» PROBLEM DESCRIPTION
Rewrite the lines from the one containing "1299, 1122, 1333]" up to and including the one containing "subtitle bytes.pad_right [118, 242, 1122, 282]", swapping "bytestring" for "byte string" and changing nothing else.

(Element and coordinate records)
- - -

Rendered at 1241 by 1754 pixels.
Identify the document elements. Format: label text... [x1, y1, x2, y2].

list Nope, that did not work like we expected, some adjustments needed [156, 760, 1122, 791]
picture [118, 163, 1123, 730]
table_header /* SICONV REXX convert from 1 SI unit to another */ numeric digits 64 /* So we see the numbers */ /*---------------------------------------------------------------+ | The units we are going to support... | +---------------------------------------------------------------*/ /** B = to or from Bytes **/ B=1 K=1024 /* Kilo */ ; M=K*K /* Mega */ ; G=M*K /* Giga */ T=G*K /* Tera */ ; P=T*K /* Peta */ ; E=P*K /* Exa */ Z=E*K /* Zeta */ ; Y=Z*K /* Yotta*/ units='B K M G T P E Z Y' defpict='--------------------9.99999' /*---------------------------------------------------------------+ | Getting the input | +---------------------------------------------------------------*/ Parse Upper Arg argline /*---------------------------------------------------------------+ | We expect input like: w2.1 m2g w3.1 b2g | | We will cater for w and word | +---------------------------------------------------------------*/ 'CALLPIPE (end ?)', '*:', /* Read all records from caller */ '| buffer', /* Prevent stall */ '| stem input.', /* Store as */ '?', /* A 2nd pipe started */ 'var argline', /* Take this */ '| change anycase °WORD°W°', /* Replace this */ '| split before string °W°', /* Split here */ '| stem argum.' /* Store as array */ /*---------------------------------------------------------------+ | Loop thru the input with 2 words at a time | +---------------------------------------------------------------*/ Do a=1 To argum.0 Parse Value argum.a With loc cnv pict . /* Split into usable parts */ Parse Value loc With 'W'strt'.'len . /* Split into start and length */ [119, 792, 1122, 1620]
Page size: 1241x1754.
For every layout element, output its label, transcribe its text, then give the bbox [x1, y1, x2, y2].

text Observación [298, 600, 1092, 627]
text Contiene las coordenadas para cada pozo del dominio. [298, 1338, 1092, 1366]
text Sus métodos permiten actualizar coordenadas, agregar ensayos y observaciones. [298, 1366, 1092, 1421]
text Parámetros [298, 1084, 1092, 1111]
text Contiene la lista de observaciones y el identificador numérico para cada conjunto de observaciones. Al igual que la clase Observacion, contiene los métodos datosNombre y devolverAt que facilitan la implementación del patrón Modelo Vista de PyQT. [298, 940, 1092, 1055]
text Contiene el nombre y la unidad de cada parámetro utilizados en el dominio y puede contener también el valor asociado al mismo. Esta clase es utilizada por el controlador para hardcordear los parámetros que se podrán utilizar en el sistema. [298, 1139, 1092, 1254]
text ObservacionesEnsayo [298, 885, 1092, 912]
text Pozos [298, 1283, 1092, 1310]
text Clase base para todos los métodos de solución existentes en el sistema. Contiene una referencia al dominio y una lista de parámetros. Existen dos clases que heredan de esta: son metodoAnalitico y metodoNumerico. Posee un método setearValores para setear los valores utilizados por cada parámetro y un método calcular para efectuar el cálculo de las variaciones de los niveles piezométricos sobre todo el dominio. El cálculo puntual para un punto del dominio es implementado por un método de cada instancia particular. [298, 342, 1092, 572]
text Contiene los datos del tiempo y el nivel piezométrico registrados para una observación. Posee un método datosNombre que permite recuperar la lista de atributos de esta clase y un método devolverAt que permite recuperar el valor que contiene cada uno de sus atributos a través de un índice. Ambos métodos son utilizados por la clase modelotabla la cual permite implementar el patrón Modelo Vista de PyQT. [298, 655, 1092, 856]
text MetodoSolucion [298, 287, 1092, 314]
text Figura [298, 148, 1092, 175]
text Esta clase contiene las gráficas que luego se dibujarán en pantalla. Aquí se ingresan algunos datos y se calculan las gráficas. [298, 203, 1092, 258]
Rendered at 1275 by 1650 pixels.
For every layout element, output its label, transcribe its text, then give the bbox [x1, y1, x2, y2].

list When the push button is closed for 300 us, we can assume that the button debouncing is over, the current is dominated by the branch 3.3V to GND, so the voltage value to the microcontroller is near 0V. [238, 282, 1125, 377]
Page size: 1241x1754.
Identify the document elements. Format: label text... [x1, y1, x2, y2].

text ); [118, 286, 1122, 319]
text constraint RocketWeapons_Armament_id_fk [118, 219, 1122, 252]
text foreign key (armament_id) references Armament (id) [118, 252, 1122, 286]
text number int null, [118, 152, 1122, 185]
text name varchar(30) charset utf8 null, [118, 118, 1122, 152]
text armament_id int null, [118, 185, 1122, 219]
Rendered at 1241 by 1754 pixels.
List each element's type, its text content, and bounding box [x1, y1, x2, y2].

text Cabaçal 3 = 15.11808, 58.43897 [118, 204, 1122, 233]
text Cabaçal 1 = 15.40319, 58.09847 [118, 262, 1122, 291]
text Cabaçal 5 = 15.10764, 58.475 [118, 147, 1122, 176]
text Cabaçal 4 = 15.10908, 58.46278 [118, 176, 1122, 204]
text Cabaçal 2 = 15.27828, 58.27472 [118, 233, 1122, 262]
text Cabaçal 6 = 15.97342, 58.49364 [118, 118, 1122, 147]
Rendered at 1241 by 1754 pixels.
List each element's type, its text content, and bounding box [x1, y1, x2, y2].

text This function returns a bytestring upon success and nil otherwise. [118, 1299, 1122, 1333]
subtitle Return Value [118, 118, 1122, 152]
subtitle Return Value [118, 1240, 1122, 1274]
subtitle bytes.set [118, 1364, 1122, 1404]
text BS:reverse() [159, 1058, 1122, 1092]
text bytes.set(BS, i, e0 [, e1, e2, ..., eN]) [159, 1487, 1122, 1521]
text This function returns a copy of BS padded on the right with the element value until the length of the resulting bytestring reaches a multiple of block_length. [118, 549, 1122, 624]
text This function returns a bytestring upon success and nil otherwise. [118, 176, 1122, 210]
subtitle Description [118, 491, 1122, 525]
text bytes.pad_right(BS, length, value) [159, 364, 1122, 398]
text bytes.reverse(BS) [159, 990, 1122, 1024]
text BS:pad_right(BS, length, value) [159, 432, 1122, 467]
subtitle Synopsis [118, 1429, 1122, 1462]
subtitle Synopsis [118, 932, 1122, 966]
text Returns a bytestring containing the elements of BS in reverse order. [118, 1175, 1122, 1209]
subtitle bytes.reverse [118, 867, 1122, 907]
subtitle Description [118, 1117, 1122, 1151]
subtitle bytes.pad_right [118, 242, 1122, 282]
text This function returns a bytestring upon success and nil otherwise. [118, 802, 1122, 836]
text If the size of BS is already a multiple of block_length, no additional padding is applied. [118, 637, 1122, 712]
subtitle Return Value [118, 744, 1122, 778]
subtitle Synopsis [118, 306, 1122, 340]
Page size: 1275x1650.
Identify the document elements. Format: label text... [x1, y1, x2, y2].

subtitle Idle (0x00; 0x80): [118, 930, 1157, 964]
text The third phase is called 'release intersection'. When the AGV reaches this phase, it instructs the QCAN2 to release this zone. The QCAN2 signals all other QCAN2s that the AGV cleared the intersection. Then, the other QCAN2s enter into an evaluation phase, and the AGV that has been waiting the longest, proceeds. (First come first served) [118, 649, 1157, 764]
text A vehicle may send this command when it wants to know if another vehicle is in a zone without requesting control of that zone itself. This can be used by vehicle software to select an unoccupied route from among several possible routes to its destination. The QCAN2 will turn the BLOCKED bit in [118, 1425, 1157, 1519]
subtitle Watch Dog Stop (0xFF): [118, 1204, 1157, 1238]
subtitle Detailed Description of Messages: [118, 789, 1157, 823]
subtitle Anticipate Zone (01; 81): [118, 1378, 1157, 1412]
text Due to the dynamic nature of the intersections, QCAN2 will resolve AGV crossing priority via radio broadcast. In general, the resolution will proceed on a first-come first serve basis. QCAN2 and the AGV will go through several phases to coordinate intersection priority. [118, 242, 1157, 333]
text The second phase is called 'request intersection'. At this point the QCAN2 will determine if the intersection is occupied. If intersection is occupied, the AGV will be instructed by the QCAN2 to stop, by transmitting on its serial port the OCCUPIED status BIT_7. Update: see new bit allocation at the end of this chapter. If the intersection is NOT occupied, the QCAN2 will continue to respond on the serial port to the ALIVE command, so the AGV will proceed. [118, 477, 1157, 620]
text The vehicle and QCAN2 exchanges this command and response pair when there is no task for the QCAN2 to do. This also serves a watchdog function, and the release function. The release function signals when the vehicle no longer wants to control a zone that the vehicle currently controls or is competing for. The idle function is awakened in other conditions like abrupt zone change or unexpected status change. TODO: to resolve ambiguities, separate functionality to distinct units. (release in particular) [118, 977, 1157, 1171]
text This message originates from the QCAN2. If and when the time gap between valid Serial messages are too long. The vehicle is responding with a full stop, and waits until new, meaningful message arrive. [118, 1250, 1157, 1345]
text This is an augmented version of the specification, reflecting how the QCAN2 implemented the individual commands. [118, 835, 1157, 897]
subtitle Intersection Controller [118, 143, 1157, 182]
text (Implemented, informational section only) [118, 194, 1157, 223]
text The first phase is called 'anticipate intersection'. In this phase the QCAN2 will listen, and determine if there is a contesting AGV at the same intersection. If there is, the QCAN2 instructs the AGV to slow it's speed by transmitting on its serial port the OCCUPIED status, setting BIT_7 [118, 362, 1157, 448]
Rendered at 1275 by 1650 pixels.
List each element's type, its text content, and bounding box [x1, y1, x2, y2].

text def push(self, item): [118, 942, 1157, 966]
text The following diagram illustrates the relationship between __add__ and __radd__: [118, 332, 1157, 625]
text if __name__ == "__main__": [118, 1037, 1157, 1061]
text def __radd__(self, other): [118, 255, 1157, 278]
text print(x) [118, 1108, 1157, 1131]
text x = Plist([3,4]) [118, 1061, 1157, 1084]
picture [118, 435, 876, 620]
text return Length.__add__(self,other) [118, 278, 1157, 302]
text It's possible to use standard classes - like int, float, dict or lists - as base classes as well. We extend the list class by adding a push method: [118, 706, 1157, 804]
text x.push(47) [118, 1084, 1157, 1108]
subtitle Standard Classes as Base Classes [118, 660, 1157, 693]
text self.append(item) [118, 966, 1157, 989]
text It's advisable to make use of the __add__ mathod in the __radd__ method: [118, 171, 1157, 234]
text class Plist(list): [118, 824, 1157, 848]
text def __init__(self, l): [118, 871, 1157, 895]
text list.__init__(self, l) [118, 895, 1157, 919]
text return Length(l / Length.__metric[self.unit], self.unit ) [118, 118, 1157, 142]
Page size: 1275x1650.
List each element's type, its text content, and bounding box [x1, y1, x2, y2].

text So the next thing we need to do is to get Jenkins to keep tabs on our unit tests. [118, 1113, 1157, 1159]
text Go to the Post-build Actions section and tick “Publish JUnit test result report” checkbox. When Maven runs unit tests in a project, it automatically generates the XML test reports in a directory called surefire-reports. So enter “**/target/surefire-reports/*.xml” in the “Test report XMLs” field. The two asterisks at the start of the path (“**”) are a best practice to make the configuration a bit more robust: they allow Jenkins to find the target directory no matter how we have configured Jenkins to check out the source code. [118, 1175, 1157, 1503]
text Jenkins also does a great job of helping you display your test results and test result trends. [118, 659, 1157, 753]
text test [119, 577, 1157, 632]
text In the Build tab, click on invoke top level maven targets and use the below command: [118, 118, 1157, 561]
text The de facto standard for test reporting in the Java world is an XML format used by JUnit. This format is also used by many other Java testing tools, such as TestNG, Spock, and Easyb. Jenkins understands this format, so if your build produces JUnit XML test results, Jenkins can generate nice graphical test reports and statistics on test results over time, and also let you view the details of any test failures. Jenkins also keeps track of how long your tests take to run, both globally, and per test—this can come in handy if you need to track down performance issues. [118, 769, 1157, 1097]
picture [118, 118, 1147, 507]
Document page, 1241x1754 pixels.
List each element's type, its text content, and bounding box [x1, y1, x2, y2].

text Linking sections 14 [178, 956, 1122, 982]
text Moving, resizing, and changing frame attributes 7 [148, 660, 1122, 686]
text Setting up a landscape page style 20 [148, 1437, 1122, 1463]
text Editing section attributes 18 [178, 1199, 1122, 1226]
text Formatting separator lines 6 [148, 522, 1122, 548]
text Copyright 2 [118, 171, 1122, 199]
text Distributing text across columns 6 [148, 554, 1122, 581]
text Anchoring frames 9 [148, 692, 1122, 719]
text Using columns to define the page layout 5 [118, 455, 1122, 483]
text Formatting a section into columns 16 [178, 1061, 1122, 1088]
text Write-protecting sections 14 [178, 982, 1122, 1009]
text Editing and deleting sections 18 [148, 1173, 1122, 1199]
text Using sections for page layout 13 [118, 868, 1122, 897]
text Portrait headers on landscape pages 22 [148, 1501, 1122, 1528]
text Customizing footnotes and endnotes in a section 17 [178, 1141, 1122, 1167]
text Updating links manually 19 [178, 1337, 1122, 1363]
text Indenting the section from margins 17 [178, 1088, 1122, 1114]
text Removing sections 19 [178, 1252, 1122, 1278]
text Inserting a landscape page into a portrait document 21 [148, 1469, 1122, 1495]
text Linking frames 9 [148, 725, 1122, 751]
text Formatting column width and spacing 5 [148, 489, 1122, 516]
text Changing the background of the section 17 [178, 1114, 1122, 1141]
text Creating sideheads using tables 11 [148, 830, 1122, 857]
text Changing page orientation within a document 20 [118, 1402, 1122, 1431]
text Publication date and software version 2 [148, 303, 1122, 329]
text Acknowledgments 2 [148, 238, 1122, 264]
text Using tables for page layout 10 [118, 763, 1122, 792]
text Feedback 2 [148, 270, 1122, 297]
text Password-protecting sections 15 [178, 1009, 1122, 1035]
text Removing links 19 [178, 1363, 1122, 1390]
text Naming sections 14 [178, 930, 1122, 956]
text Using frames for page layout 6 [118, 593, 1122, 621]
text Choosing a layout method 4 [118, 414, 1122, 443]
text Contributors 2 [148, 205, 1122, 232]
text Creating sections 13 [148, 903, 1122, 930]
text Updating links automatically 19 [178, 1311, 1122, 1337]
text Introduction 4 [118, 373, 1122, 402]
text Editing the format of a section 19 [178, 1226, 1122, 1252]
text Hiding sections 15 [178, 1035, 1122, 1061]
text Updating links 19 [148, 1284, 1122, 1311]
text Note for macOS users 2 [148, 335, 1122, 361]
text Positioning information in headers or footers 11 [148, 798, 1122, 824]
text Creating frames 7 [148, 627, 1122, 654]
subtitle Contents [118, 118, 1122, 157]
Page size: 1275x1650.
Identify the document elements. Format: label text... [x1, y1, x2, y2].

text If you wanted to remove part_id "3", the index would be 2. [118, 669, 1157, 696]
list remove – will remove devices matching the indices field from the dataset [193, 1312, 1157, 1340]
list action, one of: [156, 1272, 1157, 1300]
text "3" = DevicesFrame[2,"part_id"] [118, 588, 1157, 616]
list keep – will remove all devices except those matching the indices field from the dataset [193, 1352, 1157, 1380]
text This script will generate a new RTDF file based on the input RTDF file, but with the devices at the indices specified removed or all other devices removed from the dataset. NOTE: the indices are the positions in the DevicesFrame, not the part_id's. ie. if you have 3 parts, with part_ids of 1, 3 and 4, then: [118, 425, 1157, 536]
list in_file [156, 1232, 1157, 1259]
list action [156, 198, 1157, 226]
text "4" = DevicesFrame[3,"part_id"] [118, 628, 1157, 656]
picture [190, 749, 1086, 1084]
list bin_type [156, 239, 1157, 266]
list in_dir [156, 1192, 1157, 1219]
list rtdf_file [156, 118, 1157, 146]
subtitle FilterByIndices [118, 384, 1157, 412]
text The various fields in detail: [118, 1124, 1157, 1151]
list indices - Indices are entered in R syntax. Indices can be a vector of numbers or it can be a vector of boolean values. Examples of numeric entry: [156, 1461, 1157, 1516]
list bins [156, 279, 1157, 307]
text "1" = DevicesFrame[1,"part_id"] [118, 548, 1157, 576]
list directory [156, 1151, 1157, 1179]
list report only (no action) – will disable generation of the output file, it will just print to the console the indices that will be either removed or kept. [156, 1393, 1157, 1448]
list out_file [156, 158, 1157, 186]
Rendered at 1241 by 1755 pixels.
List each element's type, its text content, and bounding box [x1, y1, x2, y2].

- - -

» ANSWER TO THIS EXERCISE
text This function returns a byte string upon success and nil otherwise. [118, 1299, 1122, 1333]
subtitle Return Value [118, 118, 1122, 152]
subtitle Return Value [118, 1240, 1122, 1274]
subtitle bytes.set [118, 1364, 1122, 1404]
text BS:reverse() [159, 1058, 1122, 1092]
text bytes.set(BS, i, e0 [, e1, e2, ..., eN]) [159, 1487, 1122, 1521]
text This function returns a copy of BS padded on the right with the element value until the length of the resulting byte string reaches a multiple of block_length. [118, 549, 1122, 624]
text This function returns a byte string upon success and nil otherwise. [118, 176, 1122, 210]
subtitle Description [118, 491, 1122, 525]
text bytes.pad_right(BS, length, value) [159, 364, 1122, 398]
text bytes.reverse(BS) [159, 990, 1122, 1024]
text BS:pad_right(BS, length, value) [159, 432, 1122, 467]
subtitle Synopsis [118, 1429, 1122, 1462]
subtitle Synopsis [118, 932, 1122, 966]
text Returns a byte string containing the elements of BS in reverse order. [118, 1175, 1122, 1209]
subtitle bytes.reverse [118, 867, 1122, 907]
subtitle Description [118, 1117, 1122, 1151]
subtitle bytes.pad_right [118, 242, 1122, 282]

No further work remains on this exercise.